Work through the data below line by line and say how many lines hold "ankle"; give only the number.
START TASK MATERIAL
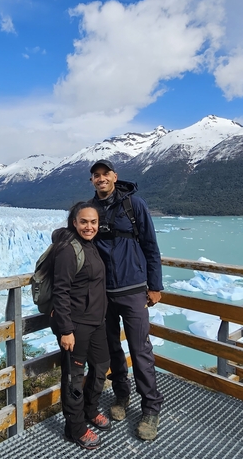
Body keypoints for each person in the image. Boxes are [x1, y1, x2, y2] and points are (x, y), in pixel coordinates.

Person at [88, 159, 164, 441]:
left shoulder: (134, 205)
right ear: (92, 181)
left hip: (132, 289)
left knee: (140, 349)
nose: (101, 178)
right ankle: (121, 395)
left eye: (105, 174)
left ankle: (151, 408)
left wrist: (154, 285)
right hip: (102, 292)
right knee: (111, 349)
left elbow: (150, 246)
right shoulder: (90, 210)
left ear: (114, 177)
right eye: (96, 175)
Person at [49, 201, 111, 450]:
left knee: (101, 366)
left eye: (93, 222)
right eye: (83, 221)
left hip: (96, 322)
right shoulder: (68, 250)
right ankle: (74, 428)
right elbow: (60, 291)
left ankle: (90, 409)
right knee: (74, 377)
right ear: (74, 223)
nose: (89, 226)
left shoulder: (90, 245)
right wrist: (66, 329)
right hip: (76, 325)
END TASK MATERIAL
> TASK SOLUTION
4